A gourmand fragrance is a perfume consisting primarily of synthetic edible (gourmand) notes, such as honey, chocolate, vanilla or candy. These top and middle notes may be blended with non-edible base notes such as patchouli, musk or tonka bean. They have been described as olfactory desserts. They are also called "foodie" fragrances and can be both feminine and masculine.

Thierry Mugler's Angel, launched in 1992, is credited as the first modern gourmand scent. Additional examples include Mugler's A*Men, Lancome's La Vie Est Belle, Lolita Lempicka's Lolita Lempicka and Au Masculin, Hanae Mori's Butterfly, Calvin Klein's Euphoria, Burberry's Brit for Men, Rochas' Rochas Man, Chopard's Wish and Viktor & Rolf's Antidote.

The gourmand trend has steadily increased in popularity since 1992, but is not a new concept. In 1956, Edmond Roudnitska created Diorissimo to counter the contemporary preference for heavy and sweet notes which are common in gourmand perfumes.

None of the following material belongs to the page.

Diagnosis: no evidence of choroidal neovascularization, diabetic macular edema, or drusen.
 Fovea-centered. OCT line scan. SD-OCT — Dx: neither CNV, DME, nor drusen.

As the beauty market has evolved, gourmand scents have been attached to more than just sweetness. Perfumers created perfumes with nouvelle or even bizarre notes, such as lobster and pizza.

Most gourmand scents, such as those in the form of bath products, perfume or cologne, are not intended for human consumption. Other gourmand scents are not only scented but flavoured, such as Amoretti's line of products, or Jessica Simpson's discontinued Dessert Treats. These scented products include other forms such as lip glosses, dusting powders and lotions.

Gourmand is considered a subcategory of the modern family of fragrance. Gourmands may also work in combination with the fruity family of fragrance.